> [Problem details]:
The response should consist solely of the lines running from the line with "middle dip: (262, 168)" to the end of the data, retyped exactly.

[Saved entries]
-- -- --

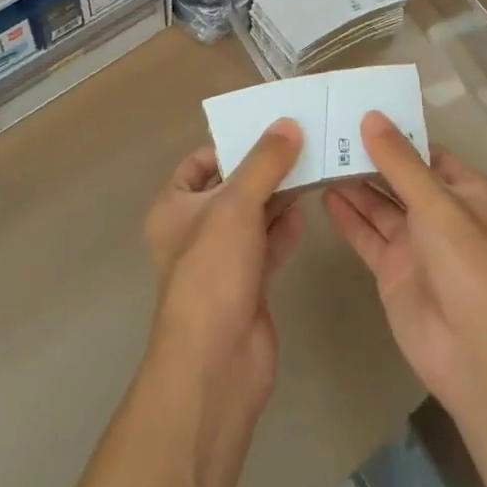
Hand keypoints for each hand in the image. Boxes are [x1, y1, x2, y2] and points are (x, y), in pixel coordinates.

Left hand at [143, 120, 306, 419]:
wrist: (217, 362)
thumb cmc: (213, 271)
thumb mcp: (236, 205)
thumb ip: (264, 163)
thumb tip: (288, 124)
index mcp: (174, 206)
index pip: (200, 162)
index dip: (230, 144)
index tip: (267, 129)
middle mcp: (194, 230)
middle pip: (231, 187)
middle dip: (262, 168)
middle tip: (301, 143)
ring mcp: (221, 260)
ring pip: (252, 217)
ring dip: (278, 196)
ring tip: (312, 169)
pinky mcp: (247, 286)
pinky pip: (267, 246)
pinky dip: (284, 229)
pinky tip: (307, 211)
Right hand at [323, 112, 486, 422]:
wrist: (476, 355)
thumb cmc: (468, 266)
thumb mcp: (437, 205)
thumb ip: (400, 162)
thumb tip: (371, 117)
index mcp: (466, 191)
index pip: (425, 152)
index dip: (394, 133)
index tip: (356, 110)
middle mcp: (441, 213)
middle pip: (398, 177)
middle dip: (368, 157)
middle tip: (326, 130)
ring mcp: (416, 243)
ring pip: (379, 205)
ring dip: (353, 184)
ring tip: (318, 156)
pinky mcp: (393, 270)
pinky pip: (367, 235)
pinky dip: (347, 217)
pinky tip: (323, 195)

-- -- --

> [Problem solution]:
middle dip: (262, 168)
middle tip: (301, 143)
ring mcp: (221, 260)
ring pip: (252, 217)
ring dip: (278, 196)
ring tip: (312, 169)
pinky mcp: (247, 286)
pinky pip: (267, 246)
pinky dip: (284, 229)
pinky tip: (307, 211)
Right hand at [323, 112, 486, 422]:
wrist: (476, 355)
thumb cmc: (468, 266)
thumb mcp: (437, 205)
thumb ip: (400, 162)
thumb tip: (371, 117)
index mcp: (466, 191)
index pip: (425, 152)
index dip: (394, 133)
index tip: (356, 110)
middle mcp: (441, 213)
middle pip: (398, 177)
middle dip: (368, 157)
middle tip: (326, 130)
ring mcp: (416, 243)
ring pip: (379, 205)
ring dip: (353, 184)
ring tip: (318, 156)
pinky mcp: (393, 270)
pinky pip: (367, 235)
pinky dip: (347, 217)
pinky tip: (323, 195)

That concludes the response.